The dataset in this folder only contains informations about the **edges** of the
Software Heritage Graph (and none of the associated metadata). This is useful
for studying the **topology** of the graph.

- Each `.edges.csv.gz` file contains all edges of a given `<src, dst>` type. The
  format is a compressed textual file with one edge per line, as a `"SRC_ID
  SPACE DST_ID"` string, where identifiers are the intrinsic SHA1 checksums of
  each node (hex-encoded, as usual).
- Each `.nodes.csv.gz` file contains a sorted list of unique node identifiers
  appearing in the corresponding `.edges.csv.gz` file. The format is a
  compressed text file with one hex-encoded SHA1 checksum per line.
- Each `.count` text file contains the number of lines of its matching file.

If you want to have the entire graph and ignore division by edge types, it
should be enough to cat all files together and process them as if it were a
single file.

If you want to pay attention to the edge types, the files are named as follow:

- `origin_to_snapshot.edges.csv.gz`: the edges from the origin ID (integer) to
  the snapshot ID (sha1).
- `snapshot_to_obj.edges.csv.gz`: the edges from the snapshot ID (sha1) to the
  object it points to (sha1), that can be either a release, a snapshot, a
  revision, a directory or a content.
- `release_to_obj.edges.csv.gz`: the edges from the release ID (sha1) to the
  object it points to (sha1), that can be either a release, a revision, a
  directory or a content.
- `rev_to_rev.edges.csv.gz`: the edges from each revision (sha1) to its parent
  revisions (sha1).

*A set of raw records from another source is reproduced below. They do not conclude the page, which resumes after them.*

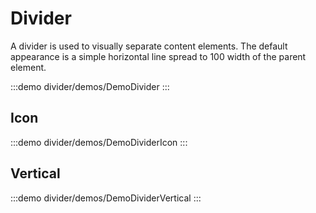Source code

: <script setup>
import DemoDivider from '@/components/divider/demos/DemoDivider.vue'
import DemoDividerIcon from '@/components/divider/demos/DemoDividerIcon.vue'
import DemoDividerVertical from '@/components/divider/demos/DemoDividerVertical.vue'
</script>

# Divider

A divider is used to visually separate content elements.
The default appearance is a simple horizontal line spread to 100 width of the parent element.

:::demo divider/demos/DemoDivider
<DemoDivider />
:::

## Icon

:::demo divider/demos/DemoDividerIcon
<DemoDividerIcon />
:::

## Vertical

:::demo divider/demos/DemoDividerVertical
<DemoDividerVertical />
:::
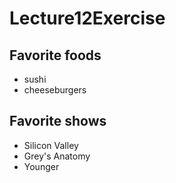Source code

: # Lecture12Exercise
## Favorite foods
- sushi
- cheeseburgers

## Favorite shows
- Silicon Valley
- Grey's Anatomy
- Younger
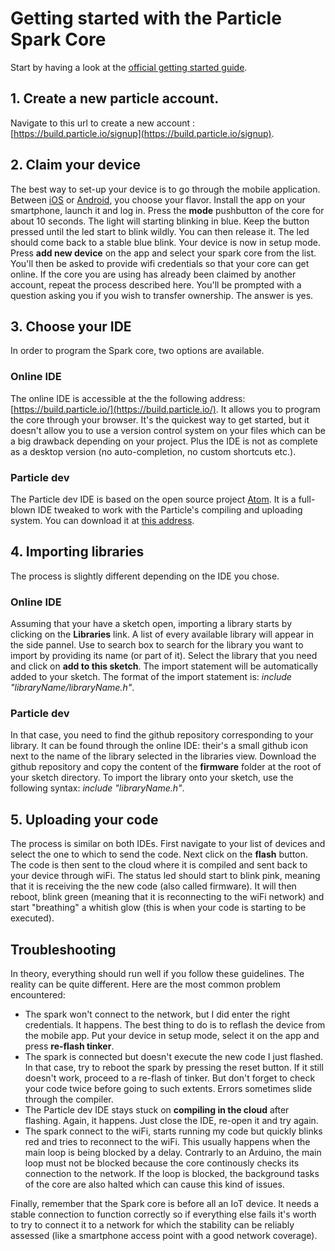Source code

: # Getting started with the Particle Spark Core
Start by having a look at the [official getting started guide](https://docs.particle.io/guide/getting-started/start/core/). 

## 1. Create a new particle account. 
Navigate to this url to create a new account : [https://build.particle.io/signup](https://build.particle.io/signup).

## 2. Claim your device
The best way to set-up your device is to go through the mobile application. Between [iOS](https://itunes.apple.com/us/app/particle-build-photon-electron/id991459054?ls=1&mt=8) or [Android](https://play.google.com/store/apps/details?id=io.particle.android.app), you choose your flavor. 
Install the app on your smartphone, launch it and log in.
Press the **mode** pushbutton of the core for about 10 seconds. The light will starting blinking in blue. Keep the button pressed until the led start to blink 
wildly. You can then release it. The led should come back to a stable blue blink. Your device is now in setup mode. 
Press **add new device** on the app and select your spark core from the list. You'll then be asked to provide wifi credentials so that 
your core can get online. 
If the core you are using has already been claimed by another account, repeat the process described here. You'll be prompted with a question
asking you if you wish to transfer ownership. The answer is yes. 

## 3. Choose your IDE
In order to program the Spark core, two options are available. 

### Online IDE
The online IDE is accessible at the the following address: [https://build.particle.io/](https://build.particle.io/). It allows you to program the core through your browser. It's the quickest way to get started, 
but it doesn't allow you to use a version control system on your files which can be a big drawback depending on your project. Plus the IDE is not as complete 
as a desktop version (no auto-completion, no custom shortcuts etc.).  

### Particle dev
The Particle dev IDE is based on the open source project [Atom](https://atom.io/). It is a full-blown IDE tweaked to work with the Particle's compiling and uploading system. You can download it at [this address](https://docs.particle.io/guide/tools-and-features/dev).

## 4. Importing libraries
The process is slightly different depending on the IDE you chose. 

### Online IDE
Assuming that your have a sketch open, importing a library starts by clicking on the **Libraries** link. A list of every available library will appear in the side pannel. 
Use to search box to search for the library you want to import by providing its name (or part of it). 
Select the library that you need and click on **add to this sketch**. The import statement will be automatically added to your sketch. The format of the import statement 
is: *include "libraryName/libraryName.h"*.

### Particle dev
In that case, you need to find the github repository corresponding to your library. It can be found through the online IDE: their's a small github icon next to the name of the library 
selected in the libraries view. Download the github repository and copy the content of the **firmware** folder at the root of your sketch directory. To import the library onto your 
sketch, use the following syntax: *include "libraryName.h"*. 

## 5. Uploading your code 
The process is similar on both IDEs. First navigate to your list of devices and select the one to which to send the code. Next click on the **flash** button. The code
is then sent to the cloud where it is compiled and sent back to your device through wiFi. The status led should start to blink pink, meaning that it is receiving the 
the new code (also called firmware). It will then reboot, blink green (meaning that it is reconnecting to the wiFi network) and start "breathing" a whitish glow (this is
when your code is starting to be executed). 

## Troubleshooting
In theory, everything should run well if you follow these guidelines. The reality can be quite different. Here are the most common problem encountered:
* The spark won't connect to the network, but I did enter the right credentials. It happens. The best thing to do is to reflash the device from the mobile app. 
Put your device in setup mode, select it on the app and press **re-flash tinker**. 
* The spark is connected but doesn't execute the new code I just flashed. In that case, try to reboot the spark by pressing the reset button. If it still doesn't work, 
proceed to a re-flash of tinker. But don't forget to check your code twice before going to such extents. Errors sometimes slide through the compiler. 
* The Particle dev IDE stays stuck on **compiling in the cloud** after flashing. Again, it happens. Just close the IDE, re-open it and try again. 
* The spark connect to the wiFi, starts running my code but quickly blinks red and tries to reconnect to the wiFi. This usually happens when the main loop is being blocked by a delay. 
Contrarly to an Arduino, the main loop must not be blocked because the core continously checks its connection to the network. If the loop is blocked, the background tasks of the 
core are also halted which can cause this kind of issues.

Finally, remember that the Spark core is before all an IoT device. It needs a stable connection to function correctly so if everything else fails it's worth to try to connect it to
a network for which the stability can be reliably assessed (like a smartphone access point with a good network coverage). 
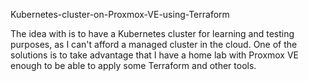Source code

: Kubernetes-cluster-on-Proxmox-VE-using-Terraform
 
The idea with is to have a Kubernetes cluster for learning and testing purposes, as I can't afford a managed cluster in the cloud. One of the solutions is to take advantage that I have a home lab with Proxmox VE enough to be able to apply some Terraform and other tools.

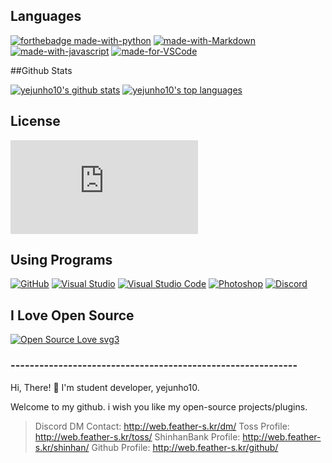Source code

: ## Languages
[![forthebadge made-with-python](http://ForTheBadge.com/images/badges/made-with-python.svg)](https://www.python.org/)
[![made-with-Markdown](https://img.shields.io/badge/Made%20with-Markdown-1f425f.svg)](http://commonmark.org)
[![made-with-javascript](https://img.shields.io/badge/Made%20with-JavaScript-1f425f.svg)](https://www.javascript.com)
[![made-for-VSCode](https://img.shields.io/badge/Made%20for-VSCode-1f425f.svg)](https://code.visualstudio.com/)

##Github Stats

[![yejunho10's github stats](https://github-readme-stats.vercel.app/api?username=yejunho10&theme=blue-green)](https://github.com/anuraghazra/github-readme-stats)
[![yejunho10's top languages](https://github-readme-stats.vercel.app/api/top-langs/?username=yejunho10&theme=blue-green)](https://github.com/anuraghazra/github-readme-stats)

## License
[![GitHub license](https://badgen.net/github/license/Naereen/Strapdown.js)](https://github.com/Naereen/StrapDown.js/blob/master/LICENSE)

## Using Programs
[![GitHub](https://img.shields.io/badge/--181717?logo=github&logoColor=ffffff)](https://github.com/)
[![Visual Studio](https://img.shields.io/badge/--6C33AF?logo=visual%20studio)](https://visualstudio.microsoft.com/)
[![Visual Studio Code](https://img.shields.io/badge/--007ACC?logo=visual%20studio%20code&logoColor=ffffff)](https://code.visualstudio.com/)
[![Photoshop](https://img.shields.io/badge/--31A8FF?logo=adobe%20photoshop&logoColor=000)](https://www.photoshop.com/)
[![Discord](https://badgen.net/badge/icon/discord?icon=discord&label)](https://https://discord.com/)

## I **Love** Open Source

[![Open Source Love svg3](https://badges.frapsoft.com/os/v3/open-source.svg?v=103)](https://github.com/ellerbrock/open-source-badges/)

### ------------------------------------------------------------

Hi, There! 👋
I'm student developer, yejunho10.

Welcome to my github.
i wish you like my open-source projects/plugins.

> Discord DM Contact: http://web.feather-s.kr/dm/
> Toss Profile: http://web.feather-s.kr/toss/
> ShinhanBank Profile: http://web.feather-s.kr/shinhan/
> Github Profile: http://web.feather-s.kr/github/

This is the full **development history** of the dataset.
- `rev_to_dir.edges.csv.gz`: the edges from each revision (sha1) to the
  directory it points to (sha1).
- `dir_to_dir.edges.csv.gz`: the edges from each directory (sha1) to its
  children directories (sha1).
- `dir_to_file.edges.csv.gz`: the edges from each directory (sha1) to its
  children files (sha1).
- `dir_to_rev.edges.csv.gz`: the edges from each directory (sha1) to its
  children revisions (sha1).